The Genome in a Bottle Consortium is on a roll — and if you haven’t checked out the latest paper in Scientific Data, you’re missing out. “Extensive sequencing of seven human genomes to characterize benchmark reference materials” comes from lead author Justin Zook and senior author Marc Salit, both at the National Institute of Standards and Technology, along with a boatload of collaborators.
In this publication, the GIAB team reports a massive sequencing effort for seven human genomes, five of which are currently or expected to become NIST Reference Materials which will allow sequencing labs around the world to measure the accuracy of their data. Among the genomes included in the publication are “two Personal Genome Project trios, one of Ashkenazim Jewish ancestry and one of Chinese ancestry,” the authors write. They note that genomic data was generated with 12 different methods: “BioNano Genomics, Complete Genomics paired-end and LFR, Ion Proton exome, Oxford Nanopore, Pacific Biosciences, SOLiD, 10X Genomics GemCode WGS, and Illumina exome and WGS paired-end, mate-pair, and synthetic long reads.”
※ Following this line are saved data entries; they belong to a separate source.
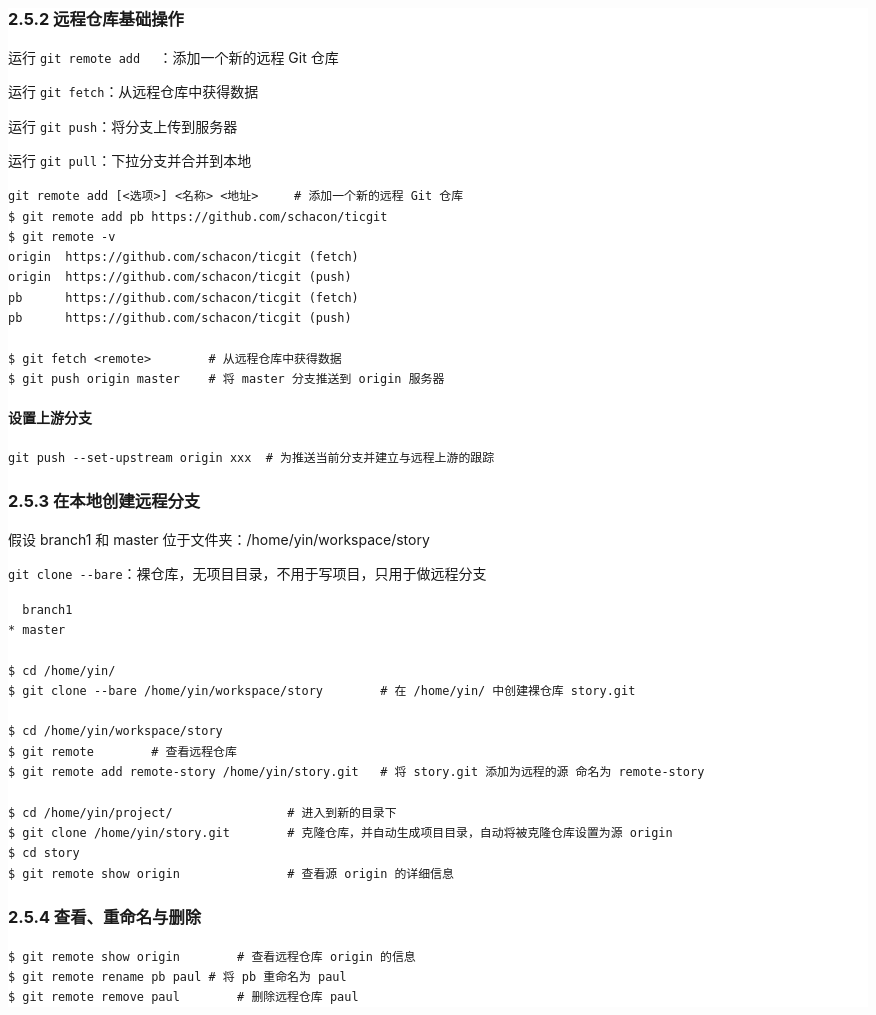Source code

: ### 2.5.2 远程仓库基础操作

运行 `git remote add  ` ：添加一个新的远程 Git 仓库

运行 `git fetch`：从远程仓库中获得数据

运行 `git push`：将分支上传到服务器

运行  `git pull`：下拉分支并合并到本地

```shell
git remote add [<选项>] <名称> <地址>		# 添加一个新的远程 Git 仓库
$ git remote add pb https://github.com/schacon/ticgit
$ git remote -v
origin  https://github.com/schacon/ticgit (fetch)
origin  https://github.com/schacon/ticgit (push)
pb      https://github.com/schacon/ticgit (fetch)
pb      https://github.com/schacon/ticgit (push)

$ git fetch <remote>		# 从远程仓库中获得数据
$ git push origin master	# 将 master 分支推送到 origin 服务器
```

#### 设置上游分支

```shell
git push --set-upstream origin xxx  # 为推送当前分支并建立与远程上游的跟踪
```

### 2.5.3 在本地创建远程分支

假设 branch1 和 master 位于文件夹：/home/yin/workspace/story

`git clone --bare`：裸仓库，无项目目录，不用于写项目，只用于做远程分支

```shell
  branch1
* master

$ cd /home/yin/
$ git clone --bare /home/yin/workspace/story        # 在 /home/yin/ 中创建裸仓库 story.git

$ cd /home/yin/workspace/story
$ git remote        # 查看远程仓库
$ git remote add remote-story /home/yin/story.git   # 将 story.git 添加为远程的源 命名为 remote-story

$ cd /home/yin/project/                # 进入到新的目录下
$ git clone /home/yin/story.git        # 克隆仓库，并自动生成项目目录，自动将被克隆仓库设置为源 origin
$ cd story
$ git remote show origin               # 查看源 origin 的详细信息
```

### 2.5.4 查看、重命名与删除

```shell
$ git remote show origin		# 查看远程仓库 origin 的信息
$ git remote rename pb paul	# 将 pb 重命名为 paul
$ git remote remove paul		# 删除远程仓库 paul
```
The NIST-led team reports that this unprecedented level of detail about each genome has led to diverse data sets that will help inform the reference materials they ultimately make public. “These reference materials are the first of their kind, and will play key roles in the translation of genome sequencing to widespread adoption and as validation tools in clinical practice,” the scientists write. “We previously characterized high-confidence SNP, indel, and homozygous reference genotypes, as well as large deletions and insertions. We plan to use similar methods as well as new methods to characterize these genomes using the data described in this work.”
It was an honor to see that our BluePippin automated size selection platform was used for a number of genomes and with different analysis technologies, including PacBio and SOLiD. We’re glad that our tools contributed to such important work!